Transect walks can accomplish all of these and more. Before the walk, locals and any visitors participating should discuss what previous mapping has accomplished, if anything, and what this map aims to add.
2. Select local and technical analysts, and set a time
Identify members of the community knowledgeable about each area to be covered and with a variety of opinions and experiences, who are interested in conducting the transect walk, as well as those interested in analyzing the results of the walk. Identify outsider collaborators with additional technical skills that may be useful, should these skills not be found among community members. Finally, identify a 3-hour period that serves all groups and when residents will be moving around the community and available for conversation.

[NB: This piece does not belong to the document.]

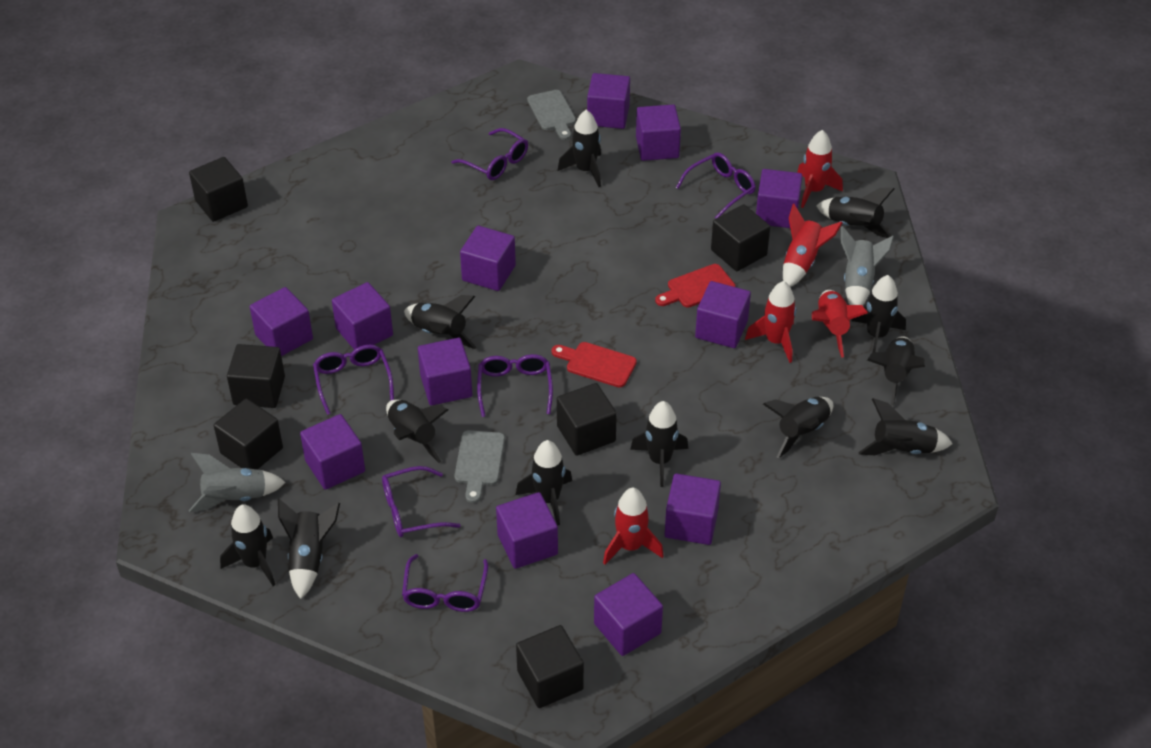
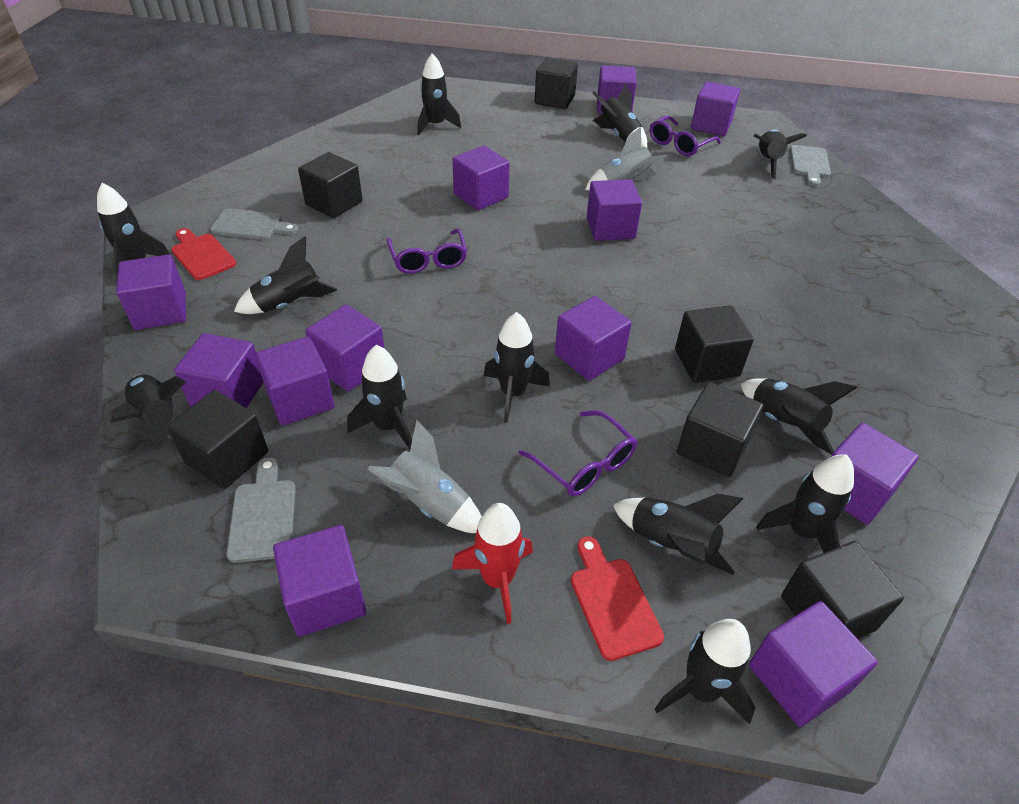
grey cutting board: [455,430,505,503] [527,90,576,140] = 2 -> [210,209,298,240] [227,457,296,563] [790,145,831,186] = 3
purple glasses: [313,345,394,415] [382,466,461,537] [402,554,488,612] [451,128,528,180] [477,354,553,417] [676,152,756,218] = 6 -> [386,229,467,274] [518,410,637,496] [650,116,721,156] = 3
red rocket: [603,488,664,565] [745,281,796,363] [783,204,843,287] [797,130,843,208] [812,290,868,358] = 5 -> [452,503,533,624] = 1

3. Develop criteria for observation
Make a list of the information that should be gathered to meet the aim established in #1 (for example, if you are looking to install low-tech sewerage solutions, you will need to observe the locations of sewage in the street, possible drainage hazards, existing sewerage solutions that can be improved or serve as an example, and open space available for new installations). Here are other examples of things you may be looking for:
- Housing conditions
- Public transit access points
- Street commerce
- Non-governmental organizations, churches, and neighborhood institutions
- Public spaces
- Stores (e.g. pharmacies, grocery stores, open air markets)
- Sanitation (e.g. water, sewerage, garbage collection and blockage points)

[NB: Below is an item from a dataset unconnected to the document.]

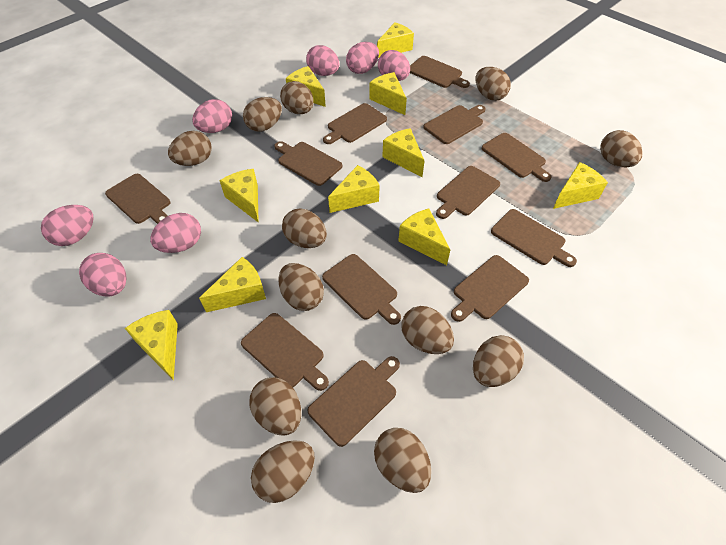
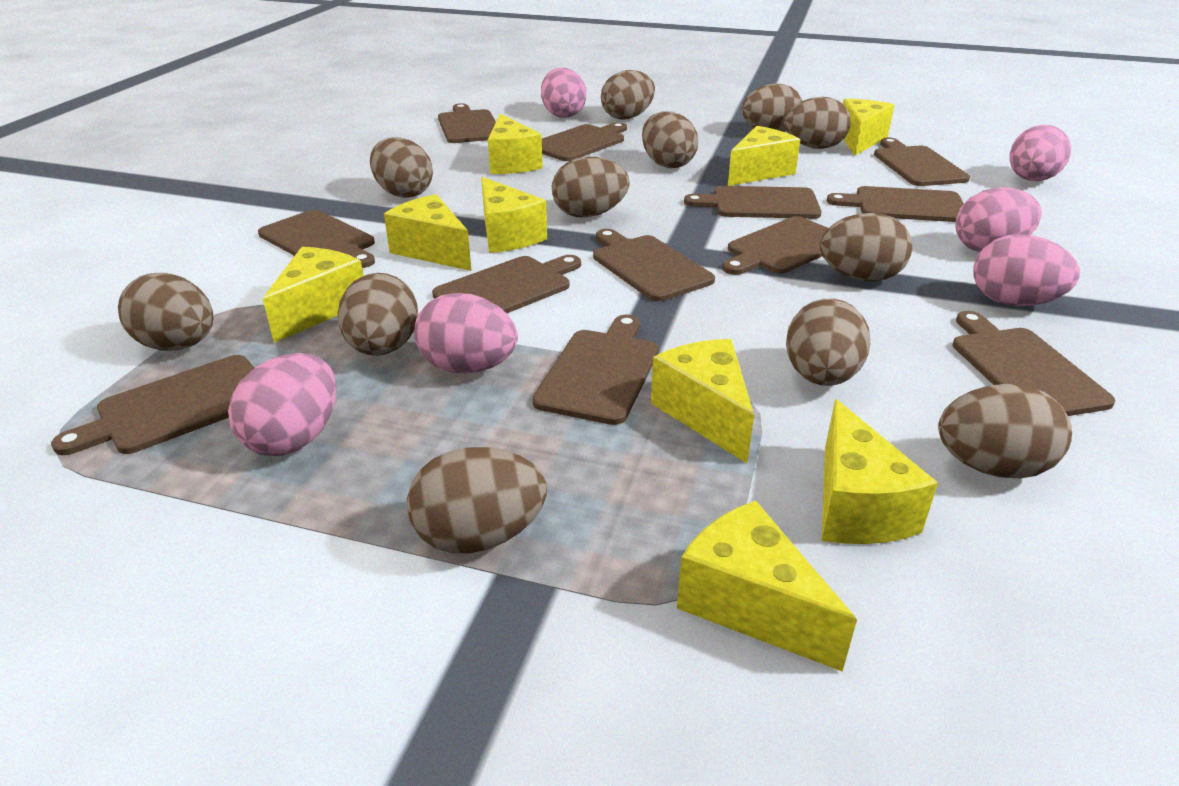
pink egg: [41,205,94,246] [79,253,127,297] [150,213,201,253] [192,99,232,133] [306,45,340,76] [346,42,379,74] [378,50,410,81] = 7 -> [228,353,336,456] [414,293,518,374] [541,68,586,118] [955,187,1042,252] [973,234,1080,306] [1010,125,1071,181] = 6
yellow cheese: [125,310,178,381] [199,257,266,312] [219,169,259,223] [286,66,326,107] [328,165,380,213] [369,72,407,115] [377,22,414,58] [382,128,425,177] [398,209,450,265] [553,162,608,209] = 10 -> [263,247,364,343] [384,194,472,271] [481,177,547,253] [488,114,543,174] [651,339,754,463] [677,501,857,672] [728,126,800,186] [822,399,938,544] [843,99,894,156] = 9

- Location of health facilities
- Contaminated spaces
4. Create transect diagram
On construction paper, draw a horizontal line across the top. This line will pass through, or “transect,” all areas of the community and in this way provide a representative view. Beneath the line on the left side of the page, write categories for all the things you’ll be observing (e.g. open sewage, self-built sewerage solutions, unused buildings that could be repurposed). Decide which route makes the most sense for walking in order to include a representative sample of the targeted areas of the community.
5. Walk slowly and talk to people
During the walk, proceed slowly through the community. Stop either at set intervals (every 100 meters, for example), or at the center of each new zone, noting the distance from the last stopping point on the line on your map. All analysts should examine the area for the observation criteria (established in #3), stopping to talk with residents in the area who would like to contribute their opinions as well. It is important that everyone who wants to contribute be included.
6. Analyze diagram
This could occur on the same day as the walk, or on another occasion, and can involve more community members than participated in the walk itself. What were the findings of the walk? How do they relate to past conclusions, and to resident and external analysts’ perceptions of the issues at hand?
7. Brainstorm available solutions
The transect diagram can be analyzed to make a simple record of resources and issues in a community. But if residents and collaborators are interested in discussing possible solutions to these issues, now is the time. Technical collaborators can prepare for this discussion with a chart of possible solutions and what resources each one requires (time, space, building materials, funding).
8. Take any necessary follow-up steps to pursue those solutions
If the group identifies some solutions they believe would be a good fit, it is the prerogative of the community analysts and the outside collaborators to take the appropriate follow-up steps. These could include doing paperwork for a government program, polling and mobilizing to see which residents want to be on local task forces, organizing to undertake improvements within the communities’ capacity, fundraising, grant-writing, contacting local or distant material suppliers and partner organizations, and more.
8. Document and leave results with community leaders
This research could be useful to future governmental, non-governmental, or community initiatives in the community and should be left with those responsible. All participants should leave their contact information for future inquiry.